As an increasing number of theatre companies take up residence in and under Waterloo station, a new venue is about to open in a disused railway arch under Waterloo East.
The Waterloo East Theatre, which is due to open in September, will feature a 150-seat auditorium with an adjoining bar and box office.
The brainchild of theatre producer Gerald Armin with business partners Aidan Dooley and Pat Moylan, the venue will be a non-for-profit receiving house that will also stage its own community and educational theatre projects.

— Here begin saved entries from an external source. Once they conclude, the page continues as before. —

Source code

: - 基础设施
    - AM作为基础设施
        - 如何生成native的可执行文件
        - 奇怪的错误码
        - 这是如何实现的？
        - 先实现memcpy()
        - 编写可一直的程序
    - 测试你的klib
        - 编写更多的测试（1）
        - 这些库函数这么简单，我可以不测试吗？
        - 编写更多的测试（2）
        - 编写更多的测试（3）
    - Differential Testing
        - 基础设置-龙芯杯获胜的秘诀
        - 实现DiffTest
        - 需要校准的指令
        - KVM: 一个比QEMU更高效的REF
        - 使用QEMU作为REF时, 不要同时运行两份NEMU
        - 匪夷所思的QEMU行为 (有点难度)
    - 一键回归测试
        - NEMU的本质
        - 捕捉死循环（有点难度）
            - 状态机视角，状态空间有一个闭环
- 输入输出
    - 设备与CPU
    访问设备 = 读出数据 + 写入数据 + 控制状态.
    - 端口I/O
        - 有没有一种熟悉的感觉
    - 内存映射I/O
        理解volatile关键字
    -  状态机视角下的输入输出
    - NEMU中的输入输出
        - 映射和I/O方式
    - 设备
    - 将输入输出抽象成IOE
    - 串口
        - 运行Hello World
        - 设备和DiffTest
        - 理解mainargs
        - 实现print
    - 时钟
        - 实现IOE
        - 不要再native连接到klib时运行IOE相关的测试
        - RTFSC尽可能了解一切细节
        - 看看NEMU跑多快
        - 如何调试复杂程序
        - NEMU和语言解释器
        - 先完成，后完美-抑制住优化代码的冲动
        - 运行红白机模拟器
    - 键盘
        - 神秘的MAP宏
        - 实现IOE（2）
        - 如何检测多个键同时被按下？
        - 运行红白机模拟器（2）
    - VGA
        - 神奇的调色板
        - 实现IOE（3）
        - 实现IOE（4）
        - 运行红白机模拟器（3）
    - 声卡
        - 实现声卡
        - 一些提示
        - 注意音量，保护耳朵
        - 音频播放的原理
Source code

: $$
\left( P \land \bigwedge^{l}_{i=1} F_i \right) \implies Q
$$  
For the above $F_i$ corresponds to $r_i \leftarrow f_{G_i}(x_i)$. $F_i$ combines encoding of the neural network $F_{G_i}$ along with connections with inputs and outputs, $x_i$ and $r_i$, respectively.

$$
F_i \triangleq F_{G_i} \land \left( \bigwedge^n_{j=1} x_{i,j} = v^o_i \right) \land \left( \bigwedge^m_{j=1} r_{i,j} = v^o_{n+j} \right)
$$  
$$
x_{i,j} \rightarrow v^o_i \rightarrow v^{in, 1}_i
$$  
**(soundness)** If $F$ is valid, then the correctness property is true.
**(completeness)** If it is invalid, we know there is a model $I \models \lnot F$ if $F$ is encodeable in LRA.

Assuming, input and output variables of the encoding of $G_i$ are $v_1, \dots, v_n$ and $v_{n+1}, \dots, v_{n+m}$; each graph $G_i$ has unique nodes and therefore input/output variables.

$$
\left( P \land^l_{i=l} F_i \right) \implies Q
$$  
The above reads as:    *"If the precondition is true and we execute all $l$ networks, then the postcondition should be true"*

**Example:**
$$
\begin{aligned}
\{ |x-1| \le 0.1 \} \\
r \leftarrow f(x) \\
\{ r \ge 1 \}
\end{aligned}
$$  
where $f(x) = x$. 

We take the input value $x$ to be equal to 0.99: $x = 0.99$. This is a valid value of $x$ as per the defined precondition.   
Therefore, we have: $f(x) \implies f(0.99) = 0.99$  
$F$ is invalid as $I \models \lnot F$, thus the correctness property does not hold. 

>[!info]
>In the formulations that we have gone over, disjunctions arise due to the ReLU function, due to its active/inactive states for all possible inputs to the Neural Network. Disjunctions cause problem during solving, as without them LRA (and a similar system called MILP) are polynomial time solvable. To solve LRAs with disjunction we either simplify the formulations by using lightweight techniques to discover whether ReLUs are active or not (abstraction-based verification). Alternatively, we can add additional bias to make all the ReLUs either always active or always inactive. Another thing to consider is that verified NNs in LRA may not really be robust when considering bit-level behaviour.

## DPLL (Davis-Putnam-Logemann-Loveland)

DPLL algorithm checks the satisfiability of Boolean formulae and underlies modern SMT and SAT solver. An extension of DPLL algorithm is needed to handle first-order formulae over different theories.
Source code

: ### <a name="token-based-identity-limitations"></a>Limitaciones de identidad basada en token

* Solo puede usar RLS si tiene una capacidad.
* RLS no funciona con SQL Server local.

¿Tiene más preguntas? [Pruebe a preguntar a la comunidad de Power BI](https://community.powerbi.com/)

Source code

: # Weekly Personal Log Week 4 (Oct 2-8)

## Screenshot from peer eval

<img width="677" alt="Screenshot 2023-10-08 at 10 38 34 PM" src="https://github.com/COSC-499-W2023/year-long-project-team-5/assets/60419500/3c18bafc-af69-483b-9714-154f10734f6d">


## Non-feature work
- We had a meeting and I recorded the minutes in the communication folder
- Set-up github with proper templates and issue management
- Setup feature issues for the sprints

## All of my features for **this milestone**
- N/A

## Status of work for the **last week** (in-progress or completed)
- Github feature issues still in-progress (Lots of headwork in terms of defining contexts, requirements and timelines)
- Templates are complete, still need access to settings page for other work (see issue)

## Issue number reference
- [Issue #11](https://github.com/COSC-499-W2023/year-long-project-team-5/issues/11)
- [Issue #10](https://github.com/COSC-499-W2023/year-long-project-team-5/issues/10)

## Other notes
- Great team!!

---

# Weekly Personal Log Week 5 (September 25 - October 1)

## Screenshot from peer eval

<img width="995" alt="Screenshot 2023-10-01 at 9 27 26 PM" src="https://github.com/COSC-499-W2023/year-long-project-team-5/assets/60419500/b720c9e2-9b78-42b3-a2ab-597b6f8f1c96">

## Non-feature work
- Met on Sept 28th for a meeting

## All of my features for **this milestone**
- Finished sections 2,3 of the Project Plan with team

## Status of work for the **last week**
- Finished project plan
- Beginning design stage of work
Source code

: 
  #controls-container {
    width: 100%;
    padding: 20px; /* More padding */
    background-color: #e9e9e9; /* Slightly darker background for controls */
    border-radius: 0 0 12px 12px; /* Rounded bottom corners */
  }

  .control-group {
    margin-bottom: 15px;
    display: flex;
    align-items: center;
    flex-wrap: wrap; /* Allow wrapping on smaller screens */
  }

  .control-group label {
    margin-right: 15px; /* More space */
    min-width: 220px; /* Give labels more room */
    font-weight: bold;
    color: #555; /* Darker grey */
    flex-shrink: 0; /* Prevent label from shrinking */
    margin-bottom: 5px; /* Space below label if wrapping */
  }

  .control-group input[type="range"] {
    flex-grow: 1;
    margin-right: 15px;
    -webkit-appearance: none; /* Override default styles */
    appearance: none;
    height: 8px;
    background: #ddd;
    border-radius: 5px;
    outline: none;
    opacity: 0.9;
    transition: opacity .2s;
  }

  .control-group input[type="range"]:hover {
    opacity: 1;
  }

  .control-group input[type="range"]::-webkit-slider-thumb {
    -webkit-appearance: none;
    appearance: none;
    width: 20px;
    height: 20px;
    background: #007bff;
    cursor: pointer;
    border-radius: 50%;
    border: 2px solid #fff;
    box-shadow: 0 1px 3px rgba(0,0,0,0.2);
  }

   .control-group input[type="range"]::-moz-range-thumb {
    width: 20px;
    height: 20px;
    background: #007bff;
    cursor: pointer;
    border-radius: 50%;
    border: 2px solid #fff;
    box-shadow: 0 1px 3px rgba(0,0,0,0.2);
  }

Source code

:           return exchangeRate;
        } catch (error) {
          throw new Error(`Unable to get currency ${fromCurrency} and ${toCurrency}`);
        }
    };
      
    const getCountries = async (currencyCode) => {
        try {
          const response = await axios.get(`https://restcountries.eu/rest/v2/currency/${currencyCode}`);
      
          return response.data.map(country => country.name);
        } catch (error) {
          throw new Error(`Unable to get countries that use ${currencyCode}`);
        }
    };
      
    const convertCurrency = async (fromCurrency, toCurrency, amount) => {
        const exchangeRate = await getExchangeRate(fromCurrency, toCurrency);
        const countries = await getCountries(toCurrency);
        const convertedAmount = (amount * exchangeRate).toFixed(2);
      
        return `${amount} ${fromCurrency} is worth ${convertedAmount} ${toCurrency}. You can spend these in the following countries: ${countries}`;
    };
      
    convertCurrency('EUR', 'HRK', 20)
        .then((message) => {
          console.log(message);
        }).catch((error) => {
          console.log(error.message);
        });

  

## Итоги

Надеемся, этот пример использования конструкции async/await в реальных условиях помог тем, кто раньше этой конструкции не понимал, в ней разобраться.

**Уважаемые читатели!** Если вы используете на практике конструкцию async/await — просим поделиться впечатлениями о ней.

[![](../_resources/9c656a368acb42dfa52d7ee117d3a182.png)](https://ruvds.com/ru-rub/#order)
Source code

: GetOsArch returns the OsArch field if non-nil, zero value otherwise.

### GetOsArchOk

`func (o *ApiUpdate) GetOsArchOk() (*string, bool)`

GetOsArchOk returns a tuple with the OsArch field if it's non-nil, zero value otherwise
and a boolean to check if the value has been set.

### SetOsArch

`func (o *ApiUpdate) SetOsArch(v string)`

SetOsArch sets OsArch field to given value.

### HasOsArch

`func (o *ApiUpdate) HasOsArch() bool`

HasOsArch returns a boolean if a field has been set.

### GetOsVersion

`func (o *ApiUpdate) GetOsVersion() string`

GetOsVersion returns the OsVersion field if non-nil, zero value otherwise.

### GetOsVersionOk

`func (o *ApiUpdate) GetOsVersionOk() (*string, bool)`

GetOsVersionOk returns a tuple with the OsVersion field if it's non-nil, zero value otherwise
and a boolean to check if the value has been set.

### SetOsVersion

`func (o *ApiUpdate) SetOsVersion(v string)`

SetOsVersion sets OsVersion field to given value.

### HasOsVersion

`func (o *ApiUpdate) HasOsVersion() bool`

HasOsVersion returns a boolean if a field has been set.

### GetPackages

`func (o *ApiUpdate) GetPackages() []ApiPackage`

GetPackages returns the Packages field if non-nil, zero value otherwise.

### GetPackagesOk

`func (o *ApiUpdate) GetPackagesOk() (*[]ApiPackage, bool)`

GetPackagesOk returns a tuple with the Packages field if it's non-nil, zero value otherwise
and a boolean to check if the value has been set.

The planning application was approved last December, and work began in March. According to a press representative: “The arch was a completely empty space, with no facilities. The fit-out had to include putting in toilets, a complete electrical system, a new floor, dressing rooms and storage. This took just under six weeks.
“It might be new, but it certainly isn’t a characterless and impersonal new space – on the contrary, every concern has been given to retaining the character of this historic arch. Even the fittings and fixtures tell a story: the seats have been donated by The Brook Theatre in Chatham, and the lighting operator’s window (just one of many purchases from Ebay) had a former life as a horsebox window!”
The entrance to the theatre is on Brad Street, below Waterloo East station, a stone’s throw from the newly opened Old Vic Tunnels under Waterloo (See News, 19 Feb 2010). Programming for the first season will be announced in August.
Meanwhile, above ground, the York Theatre Royal/National Railway Museum production of The Railway Children opens in a former Eurostar terminal at Waterloo on 12 July.